Arbeitsaufträge
[A] Führen Sie alles auf, womit laut dem Text über die letzten Worte Jesu am Kreuz niemand allein sein sollte.
[B] Beantworten Sie anhand des Textes über die letzten Worte Jesu am Kreuz die folgenden Fragen.
(i) Mit welchem Tag beginnt die Karwoche?
(ii) An welcher Kirche ist Tobias Götting Pastor?
(iii) An welchem Tag und in welchem Jahr hielt er die Predigt?

Vorliegender Text
Die letzten Worte Jesu am Kreuz

Sieben letzte Worte

Es sind sieben berühmte Worte beziehungsweise Sätze, die Jesus am Kreuz spricht. Doch was haben sie uns heute zu sagen?

Mit dem Palmsonntag beginnt die Karwoche, in der Christen in besonderer Weise auf das Leiden Jesu blicken. Nimmt man alle vier Evangelien zusammen, sagte Jesus am Kreuz noch sieben Sätze, in der Tradition die „Sieben Worte Jesu vom Kreuz“ genannt, musikalisch vertont, oft meditiert. Die letzten Worte, das letzte Vermächtnis eines Sterbenden. Was war ihm wichtig?

Tobias Götting, Pastor der evangelisch-lutherischen

Ansgar-Kirche in Hamburg-
Langenhorn, hat darüber am Karfreitag 2010 eine ungewöhnliche Predigt gehalten, die er auch beim ökumenischen Predigtpreis eingereicht hat. So sind wir darauf gestoßen. Und finden sie auch heute noch wert, gelesen und bedacht zu werden. Gerade in der Karwoche:

 

Das Wort von der Vergebung:

„Vater, vergib ihnen, denn sie wissen nicht, was sie tun.“

Unter deinem Kreuz, Jesus, muss ich anderes erbitten:
Vater, vergib auch uns, wir wissen nur zu oft, was wir tun.
Und was wir lassen
und was wir tun sollten.
Und Jesus, Bruder am Kreuz
bittest du auch für uns um Vergebung?
Ich glaube: ja.


Dein Wort des Aneinanderweisens:

„Frau, siehe, das ist dein Sohn“ und „Johannes, siehe, das ist deine Mutter.“

Du wolltest nicht, dass jemand allein wäre.
Mit seiner Trauer.
Mit seinem Leben.
Mit seinen Hoffnungen.
Du willst, dass Menschen dieses Leben teilen.

Vorliegende Einträge
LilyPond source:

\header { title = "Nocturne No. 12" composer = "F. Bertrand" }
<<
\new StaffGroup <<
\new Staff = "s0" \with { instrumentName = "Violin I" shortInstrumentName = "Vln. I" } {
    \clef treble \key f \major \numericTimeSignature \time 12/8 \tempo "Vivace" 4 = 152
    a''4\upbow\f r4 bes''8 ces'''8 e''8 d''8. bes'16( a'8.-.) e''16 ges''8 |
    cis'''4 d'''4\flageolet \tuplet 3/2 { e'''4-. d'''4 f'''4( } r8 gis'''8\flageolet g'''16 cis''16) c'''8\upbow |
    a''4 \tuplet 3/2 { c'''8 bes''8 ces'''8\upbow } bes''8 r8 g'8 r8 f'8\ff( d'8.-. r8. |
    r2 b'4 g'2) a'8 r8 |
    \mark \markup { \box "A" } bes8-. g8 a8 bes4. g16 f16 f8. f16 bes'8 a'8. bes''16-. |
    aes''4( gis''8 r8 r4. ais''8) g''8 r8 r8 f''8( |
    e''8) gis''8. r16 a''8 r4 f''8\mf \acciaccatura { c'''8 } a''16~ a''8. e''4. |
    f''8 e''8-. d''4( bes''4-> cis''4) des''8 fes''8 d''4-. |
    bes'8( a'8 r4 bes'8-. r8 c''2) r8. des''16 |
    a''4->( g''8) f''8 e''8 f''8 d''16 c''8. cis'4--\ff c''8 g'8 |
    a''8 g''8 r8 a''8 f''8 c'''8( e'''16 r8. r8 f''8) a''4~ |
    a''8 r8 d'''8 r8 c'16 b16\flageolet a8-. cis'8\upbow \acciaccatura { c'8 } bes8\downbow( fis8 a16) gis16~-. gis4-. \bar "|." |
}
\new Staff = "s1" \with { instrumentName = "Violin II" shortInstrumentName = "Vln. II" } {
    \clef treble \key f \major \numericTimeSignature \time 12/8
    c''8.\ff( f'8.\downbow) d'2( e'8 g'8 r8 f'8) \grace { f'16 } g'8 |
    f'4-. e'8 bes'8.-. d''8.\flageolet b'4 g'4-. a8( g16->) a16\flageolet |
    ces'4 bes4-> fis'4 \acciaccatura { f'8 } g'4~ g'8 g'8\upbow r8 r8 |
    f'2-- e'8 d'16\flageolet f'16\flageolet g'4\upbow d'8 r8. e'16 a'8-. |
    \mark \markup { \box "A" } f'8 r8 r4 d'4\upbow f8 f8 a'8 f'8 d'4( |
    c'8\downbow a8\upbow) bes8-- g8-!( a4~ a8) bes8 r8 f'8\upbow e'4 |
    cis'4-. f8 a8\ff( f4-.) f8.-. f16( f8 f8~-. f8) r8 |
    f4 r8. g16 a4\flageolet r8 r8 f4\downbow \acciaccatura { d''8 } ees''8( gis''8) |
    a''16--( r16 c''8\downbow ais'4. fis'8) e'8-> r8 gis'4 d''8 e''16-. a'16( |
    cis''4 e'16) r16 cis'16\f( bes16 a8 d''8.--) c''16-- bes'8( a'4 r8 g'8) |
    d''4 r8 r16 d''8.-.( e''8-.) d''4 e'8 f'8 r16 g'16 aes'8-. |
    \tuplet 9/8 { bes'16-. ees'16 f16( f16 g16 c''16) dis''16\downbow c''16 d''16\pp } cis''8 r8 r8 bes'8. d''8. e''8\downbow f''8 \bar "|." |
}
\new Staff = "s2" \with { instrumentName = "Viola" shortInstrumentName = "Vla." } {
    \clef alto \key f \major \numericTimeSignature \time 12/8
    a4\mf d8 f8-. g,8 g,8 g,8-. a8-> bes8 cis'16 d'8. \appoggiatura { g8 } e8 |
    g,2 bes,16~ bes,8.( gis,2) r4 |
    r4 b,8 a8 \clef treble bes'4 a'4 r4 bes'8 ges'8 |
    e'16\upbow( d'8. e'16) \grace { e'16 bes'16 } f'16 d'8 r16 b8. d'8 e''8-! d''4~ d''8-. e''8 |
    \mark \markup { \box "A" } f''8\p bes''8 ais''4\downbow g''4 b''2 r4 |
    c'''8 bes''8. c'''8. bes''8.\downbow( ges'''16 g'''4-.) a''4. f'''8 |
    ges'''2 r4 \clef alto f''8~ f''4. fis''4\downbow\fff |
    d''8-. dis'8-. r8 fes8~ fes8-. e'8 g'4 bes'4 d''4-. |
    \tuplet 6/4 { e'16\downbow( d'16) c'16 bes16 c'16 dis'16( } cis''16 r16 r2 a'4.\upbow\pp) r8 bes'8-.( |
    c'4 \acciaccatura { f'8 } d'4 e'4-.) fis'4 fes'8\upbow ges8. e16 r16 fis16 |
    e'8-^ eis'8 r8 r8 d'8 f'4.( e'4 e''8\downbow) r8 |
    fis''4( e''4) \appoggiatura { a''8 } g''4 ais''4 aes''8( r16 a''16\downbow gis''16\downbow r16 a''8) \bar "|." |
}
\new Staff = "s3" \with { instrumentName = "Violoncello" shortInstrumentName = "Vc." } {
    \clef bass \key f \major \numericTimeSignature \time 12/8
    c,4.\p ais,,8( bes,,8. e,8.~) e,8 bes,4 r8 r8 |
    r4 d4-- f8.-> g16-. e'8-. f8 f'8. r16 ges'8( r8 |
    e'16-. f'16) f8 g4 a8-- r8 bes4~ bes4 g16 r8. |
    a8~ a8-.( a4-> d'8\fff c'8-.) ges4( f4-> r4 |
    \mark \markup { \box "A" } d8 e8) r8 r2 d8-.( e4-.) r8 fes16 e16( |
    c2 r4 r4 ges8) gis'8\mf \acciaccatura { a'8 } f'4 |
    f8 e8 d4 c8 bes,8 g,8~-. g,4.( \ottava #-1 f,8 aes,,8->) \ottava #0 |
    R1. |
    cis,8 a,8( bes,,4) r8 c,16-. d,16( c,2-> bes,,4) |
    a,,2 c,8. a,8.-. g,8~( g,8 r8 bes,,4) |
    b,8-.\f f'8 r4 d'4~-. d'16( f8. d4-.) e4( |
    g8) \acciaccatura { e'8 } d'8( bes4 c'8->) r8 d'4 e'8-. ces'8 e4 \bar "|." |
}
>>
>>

Antworten
[A] Trauer, Leben, Hoffnungen

[B]
(i) Mit dem Palmsonntag.
(ii) An der evangelisch-lutherischen Ansgar-Kirche in Hamburg-Langenhorn.
(iii) Am Karfreitag 2010.